RULE NO. 1: Never Leave Batteries Unattended While Charging
While the charger does its thing, you can work on your car, vacuum, watch TV, anything — but don’t leave the room for the duration of charging, and for heck’s sake, don’t leave the house. 99.999% of the time, batteries charge without a hitch. But if you’re in the 0.0001%, being by the charger is what will prevent damage to your RC gear and other property.
RULE NO. 2: Use the Right Charger
NEVER USE A NIMH CHARGER WITH LIPO BATTERIES. Yep, all caps, because LiPo batteries tend to catch on fire if you try it. So don’t. You MUST use a LiPo charger (or a LiPo charge mode, if you have a multi-mode charger) when charging LiPo batteries.

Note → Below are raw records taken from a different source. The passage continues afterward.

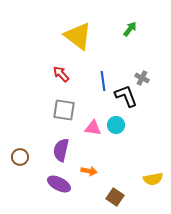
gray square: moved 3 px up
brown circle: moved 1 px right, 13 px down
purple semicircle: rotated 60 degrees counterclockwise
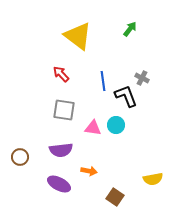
purple semicircle: rotated 110 degrees counterclockwise
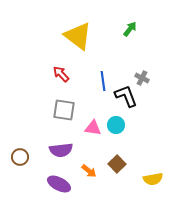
orange arrow: rotated 28 degrees clockwise
brown square: moved 2 px right, 33 px up; rotated 12 degrees clockwise
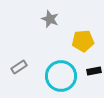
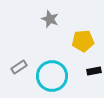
cyan circle: moved 9 px left
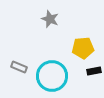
yellow pentagon: moved 7 px down
gray rectangle: rotated 56 degrees clockwise
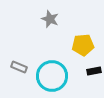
yellow pentagon: moved 3 px up
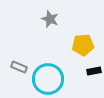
cyan circle: moved 4 px left, 3 px down
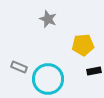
gray star: moved 2 px left
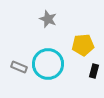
black rectangle: rotated 64 degrees counterclockwise
cyan circle: moved 15 px up
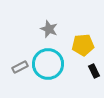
gray star: moved 1 px right, 10 px down
gray rectangle: moved 1 px right; rotated 49 degrees counterclockwise
black rectangle: rotated 40 degrees counterclockwise
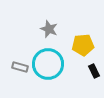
gray rectangle: rotated 42 degrees clockwise
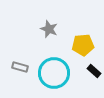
cyan circle: moved 6 px right, 9 px down
black rectangle: rotated 24 degrees counterclockwise
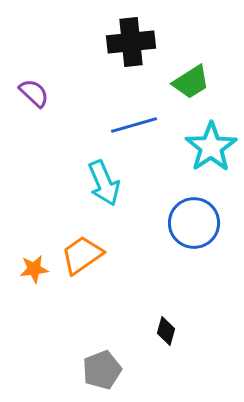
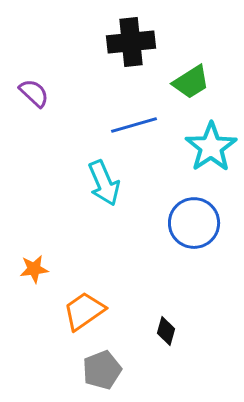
orange trapezoid: moved 2 px right, 56 px down
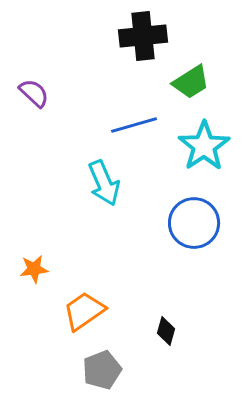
black cross: moved 12 px right, 6 px up
cyan star: moved 7 px left, 1 px up
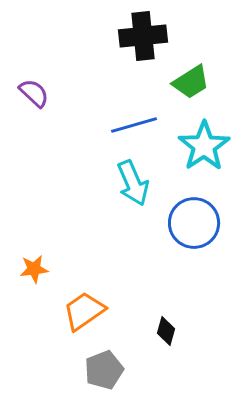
cyan arrow: moved 29 px right
gray pentagon: moved 2 px right
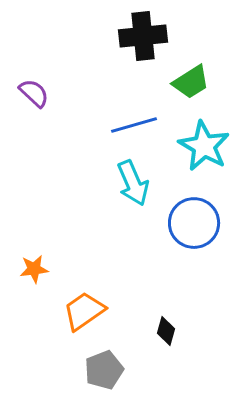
cyan star: rotated 9 degrees counterclockwise
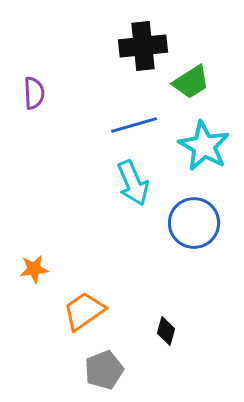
black cross: moved 10 px down
purple semicircle: rotated 44 degrees clockwise
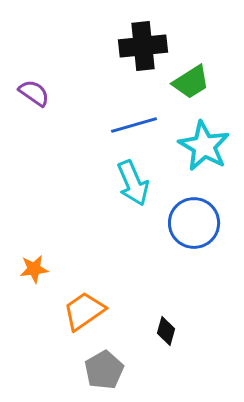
purple semicircle: rotated 52 degrees counterclockwise
gray pentagon: rotated 9 degrees counterclockwise
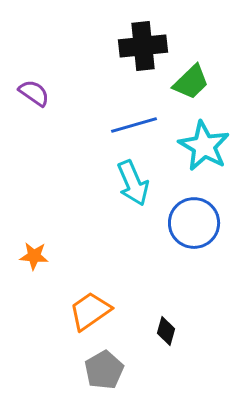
green trapezoid: rotated 12 degrees counterclockwise
orange star: moved 13 px up; rotated 12 degrees clockwise
orange trapezoid: moved 6 px right
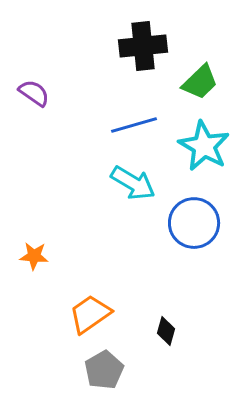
green trapezoid: moved 9 px right
cyan arrow: rotated 36 degrees counterclockwise
orange trapezoid: moved 3 px down
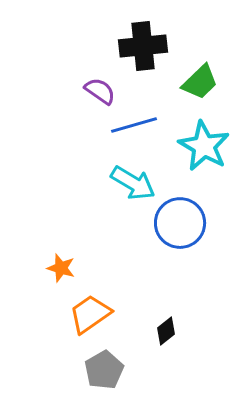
purple semicircle: moved 66 px right, 2 px up
blue circle: moved 14 px left
orange star: moved 27 px right, 12 px down; rotated 12 degrees clockwise
black diamond: rotated 36 degrees clockwise
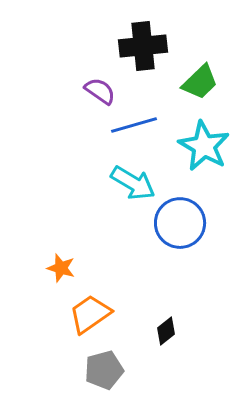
gray pentagon: rotated 15 degrees clockwise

RULE NO. 3: Use the Right Connectors
If your charger and batteries don’t have the same type of connector, purchase the appropriate adapter, or install the correct connector (or have one installed for you). Never jerry-rig connections with exposed wires or clips, as these may cause a short circuit that could damage your charger, battery, or even start a fire.
For extra safety, a flame-retardant charging bag (such as this one from MaxAmps) is a good idea.
LiPo Balancing: what It Is And Why You Should Do It
When purchasing a LiPo charger, make certain it has the ability to balance the cells in the pack as it charges. When a pack is “balanced,” it means the cells have the same voltage. For example, a 2-cell, 7.4 volt pack is balanced if both cells have 3.7 volts. If you don’t balance the cells, their voltages may drift after a few charge/discharge cycles. Why does this matter? Because LiPo cells don’t tolerate being over-discharged well. And while your speed control’s low-voltage detection system (see “Caring For Your Batteries”) will prevent the pack’s total voltage from dropping past a certain point (let’s say its 3.3 volts per cell, or 6.6 volts for a 2-cell pack), the speed control only “sees” the total voltage of the battery, not the voltage of each individual cell. So, if the pack is unbalanced, that 6.6 volts might not represent 3.3 volts per cell; you might actual have one cell at 3.6 volts, and another at 3 volts—that cell will be over-discharged, and now your pack is compromised or even ruined. Balancing ensures the cells always have equal voltage. Happily, balancing is easy to do; in most cases, all you have to do is make certain the pack’s balance plug is plugged into the charger.
Depending on your charger, there may be a built-in balance plug port, or an external “balance board.”
The small white connector you’ll find on most LiPo packs is the “balance plug.” It’s wired so the charger can read each cell’s voltage individually and charge accordingly.